Exercise prompt ▸ Each line from the one with "thumb tip: (80, 113)" through the end of the records below should be transcribed exactly, and each picture should be skipped.

The records ▸
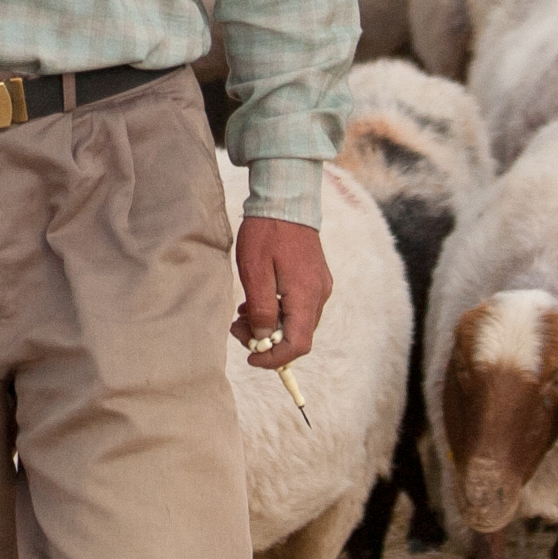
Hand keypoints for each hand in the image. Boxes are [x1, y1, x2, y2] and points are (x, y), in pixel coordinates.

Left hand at [235, 216, 329, 369]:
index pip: (298, 345)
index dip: (275, 358)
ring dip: (270, 326)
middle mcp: (319, 294)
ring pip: (297, 322)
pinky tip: (257, 301)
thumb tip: (265, 338)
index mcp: (305, 295)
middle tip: (237, 327)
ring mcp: (320, 286)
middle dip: (267, 341)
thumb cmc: (266, 233)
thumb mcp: (254, 272)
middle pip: (298, 336)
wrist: (285, 200)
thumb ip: (261, 310)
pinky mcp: (315, 279)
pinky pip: (299, 307)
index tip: (251, 357)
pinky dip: (278, 312)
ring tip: (242, 313)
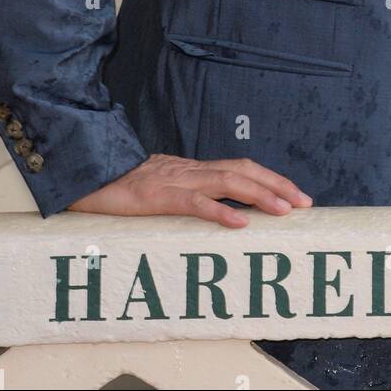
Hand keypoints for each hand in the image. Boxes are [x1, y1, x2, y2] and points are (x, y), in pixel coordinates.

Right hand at [68, 153, 312, 226]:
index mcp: (193, 170)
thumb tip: (217, 210)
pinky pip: (194, 203)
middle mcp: (190, 171)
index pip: (241, 167)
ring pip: (227, 182)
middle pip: (244, 170)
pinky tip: (240, 223)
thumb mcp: (161, 189)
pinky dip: (220, 212)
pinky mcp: (157, 196)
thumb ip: (188, 194)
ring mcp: (175, 181)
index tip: (296, 195)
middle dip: (277, 185)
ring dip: (259, 195)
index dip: (271, 179)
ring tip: (284, 210)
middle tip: (305, 202)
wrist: (86, 176)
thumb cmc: (122, 187)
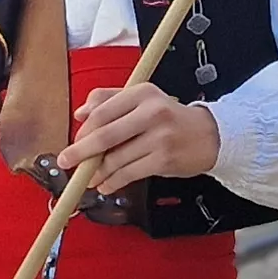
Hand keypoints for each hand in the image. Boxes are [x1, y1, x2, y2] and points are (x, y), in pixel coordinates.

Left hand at [58, 84, 221, 190]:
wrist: (210, 135)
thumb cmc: (170, 118)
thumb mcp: (142, 99)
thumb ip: (109, 100)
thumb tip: (80, 113)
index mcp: (142, 93)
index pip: (102, 112)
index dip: (84, 131)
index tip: (74, 141)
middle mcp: (151, 112)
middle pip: (105, 135)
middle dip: (81, 152)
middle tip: (67, 161)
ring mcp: (160, 137)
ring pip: (116, 158)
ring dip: (98, 172)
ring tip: (90, 178)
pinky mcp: (164, 159)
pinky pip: (130, 173)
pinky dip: (114, 182)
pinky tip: (107, 185)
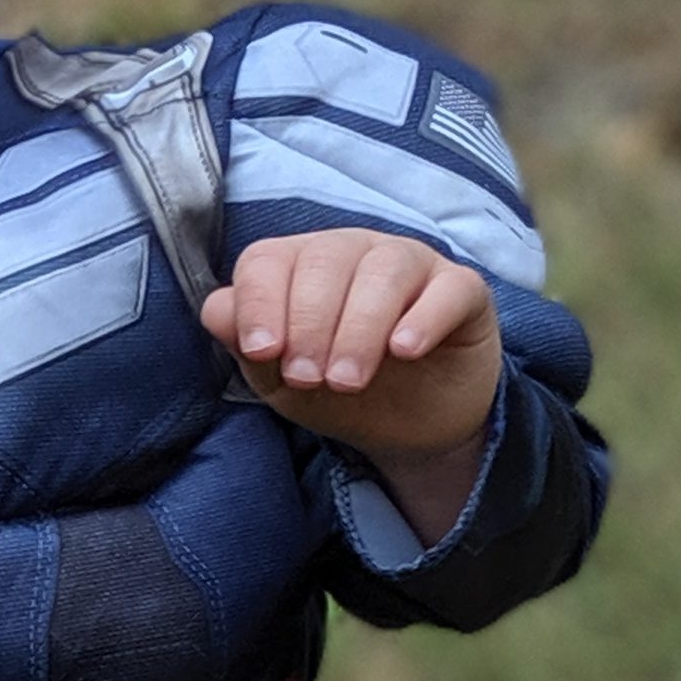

Response box ▸
thumb tip: (80, 113)
index mcp: (142, 93)
index pip: (102, 112)
index dip: (84, 131)
index tip: (74, 141)
middle mcp: (151, 112)
middle pip: (105, 135)
middle dip: (81, 152)
middle tip: (67, 161)
ring mcp: (160, 137)
ring pip: (116, 158)
ring dip: (98, 172)
ring tip: (90, 178)
pinky mcp: (164, 159)
pinky pip: (130, 173)
pinky dip: (114, 182)
pinky tip: (107, 185)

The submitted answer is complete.